— Start Input records —

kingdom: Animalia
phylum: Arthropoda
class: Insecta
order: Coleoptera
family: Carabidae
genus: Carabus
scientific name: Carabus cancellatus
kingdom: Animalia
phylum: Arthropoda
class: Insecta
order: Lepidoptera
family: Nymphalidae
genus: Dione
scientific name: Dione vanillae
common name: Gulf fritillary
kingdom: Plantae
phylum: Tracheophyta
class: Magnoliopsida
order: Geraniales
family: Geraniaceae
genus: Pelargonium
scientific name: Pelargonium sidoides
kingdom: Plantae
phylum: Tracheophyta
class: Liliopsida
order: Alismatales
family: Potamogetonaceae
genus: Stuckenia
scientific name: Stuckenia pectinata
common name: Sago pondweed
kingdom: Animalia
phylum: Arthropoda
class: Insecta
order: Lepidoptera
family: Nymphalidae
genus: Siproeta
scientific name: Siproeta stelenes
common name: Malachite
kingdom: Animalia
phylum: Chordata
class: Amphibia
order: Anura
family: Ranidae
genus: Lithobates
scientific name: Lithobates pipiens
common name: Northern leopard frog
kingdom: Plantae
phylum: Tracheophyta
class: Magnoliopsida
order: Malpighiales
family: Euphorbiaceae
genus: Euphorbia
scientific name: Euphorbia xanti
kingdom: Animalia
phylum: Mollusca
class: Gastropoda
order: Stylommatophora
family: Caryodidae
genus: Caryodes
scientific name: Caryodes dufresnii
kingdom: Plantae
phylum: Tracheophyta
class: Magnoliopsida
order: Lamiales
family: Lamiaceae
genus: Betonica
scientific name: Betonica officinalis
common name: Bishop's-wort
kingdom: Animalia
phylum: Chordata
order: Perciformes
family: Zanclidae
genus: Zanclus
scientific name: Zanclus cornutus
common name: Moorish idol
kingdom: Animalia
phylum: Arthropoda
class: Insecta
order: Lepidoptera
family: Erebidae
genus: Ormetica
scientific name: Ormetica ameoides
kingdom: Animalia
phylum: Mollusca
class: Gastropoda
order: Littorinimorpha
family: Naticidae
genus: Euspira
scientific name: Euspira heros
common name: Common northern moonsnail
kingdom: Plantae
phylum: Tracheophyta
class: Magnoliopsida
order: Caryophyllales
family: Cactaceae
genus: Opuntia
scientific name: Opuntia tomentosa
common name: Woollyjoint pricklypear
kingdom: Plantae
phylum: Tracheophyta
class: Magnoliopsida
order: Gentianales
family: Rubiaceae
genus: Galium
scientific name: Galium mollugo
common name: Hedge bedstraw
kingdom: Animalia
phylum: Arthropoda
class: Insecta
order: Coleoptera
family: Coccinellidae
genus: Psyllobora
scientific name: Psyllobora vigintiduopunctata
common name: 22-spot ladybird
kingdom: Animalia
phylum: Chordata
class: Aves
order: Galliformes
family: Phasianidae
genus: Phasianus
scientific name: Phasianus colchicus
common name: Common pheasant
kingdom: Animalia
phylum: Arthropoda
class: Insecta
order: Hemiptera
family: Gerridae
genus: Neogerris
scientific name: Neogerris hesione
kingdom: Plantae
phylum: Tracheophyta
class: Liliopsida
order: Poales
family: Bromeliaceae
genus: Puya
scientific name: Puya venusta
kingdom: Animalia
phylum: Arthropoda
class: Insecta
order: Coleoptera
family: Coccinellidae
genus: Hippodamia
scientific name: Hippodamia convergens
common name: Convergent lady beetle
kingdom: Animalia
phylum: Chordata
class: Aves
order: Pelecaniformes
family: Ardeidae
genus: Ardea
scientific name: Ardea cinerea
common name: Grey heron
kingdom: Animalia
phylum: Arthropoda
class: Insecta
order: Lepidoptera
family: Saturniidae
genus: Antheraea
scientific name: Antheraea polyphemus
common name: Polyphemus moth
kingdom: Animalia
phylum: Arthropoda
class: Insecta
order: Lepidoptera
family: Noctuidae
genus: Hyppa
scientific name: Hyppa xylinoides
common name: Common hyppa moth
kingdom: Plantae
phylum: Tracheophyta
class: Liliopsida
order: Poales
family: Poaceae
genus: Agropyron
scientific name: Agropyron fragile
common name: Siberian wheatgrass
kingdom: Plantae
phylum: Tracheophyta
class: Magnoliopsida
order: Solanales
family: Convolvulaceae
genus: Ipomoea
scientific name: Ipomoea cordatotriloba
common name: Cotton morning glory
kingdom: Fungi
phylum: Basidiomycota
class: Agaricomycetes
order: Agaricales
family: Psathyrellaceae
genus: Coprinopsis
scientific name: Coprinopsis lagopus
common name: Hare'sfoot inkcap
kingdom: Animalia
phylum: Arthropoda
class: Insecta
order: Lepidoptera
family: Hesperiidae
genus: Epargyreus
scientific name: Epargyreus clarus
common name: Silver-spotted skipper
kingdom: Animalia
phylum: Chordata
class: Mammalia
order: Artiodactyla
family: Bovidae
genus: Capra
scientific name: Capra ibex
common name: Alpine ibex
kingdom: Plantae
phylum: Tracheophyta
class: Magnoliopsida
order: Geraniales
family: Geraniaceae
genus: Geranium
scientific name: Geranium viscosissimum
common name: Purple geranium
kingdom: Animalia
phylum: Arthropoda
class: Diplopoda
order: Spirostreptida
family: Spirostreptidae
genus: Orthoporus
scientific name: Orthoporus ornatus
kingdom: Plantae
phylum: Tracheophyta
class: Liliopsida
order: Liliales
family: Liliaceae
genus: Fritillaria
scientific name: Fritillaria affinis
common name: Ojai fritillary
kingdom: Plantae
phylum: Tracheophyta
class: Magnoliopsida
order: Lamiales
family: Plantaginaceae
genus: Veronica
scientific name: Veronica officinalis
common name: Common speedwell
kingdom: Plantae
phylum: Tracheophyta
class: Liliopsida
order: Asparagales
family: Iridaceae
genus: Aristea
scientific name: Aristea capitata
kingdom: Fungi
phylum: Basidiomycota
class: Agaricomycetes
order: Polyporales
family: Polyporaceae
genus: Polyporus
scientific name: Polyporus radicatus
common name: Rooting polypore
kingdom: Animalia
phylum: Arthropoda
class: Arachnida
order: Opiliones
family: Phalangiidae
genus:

— End Input records —

* _Task_
Reproduce the items verbatim, beginning with their first line and stopping after the line that contains "order: Alismatales".

* _Expected answer_
kingdom: Animalia
phylum: Arthropoda
class: Insecta
order: Coleoptera
family: Carabidae
genus: Carabus
scientific name: Carabus cancellatus
kingdom: Animalia
phylum: Arthropoda
class: Insecta
order: Lepidoptera
family: Nymphalidae
genus: Dione
scientific name: Dione vanillae
common name: Gulf fritillary
kingdom: Plantae
phylum: Tracheophyta
class: Magnoliopsida
order: Geraniales
family: Geraniaceae
genus: Pelargonium
scientific name: Pelargonium sidoides
kingdom: Plantae
phylum: Tracheophyta
class: Liliopsida
order: Alismatales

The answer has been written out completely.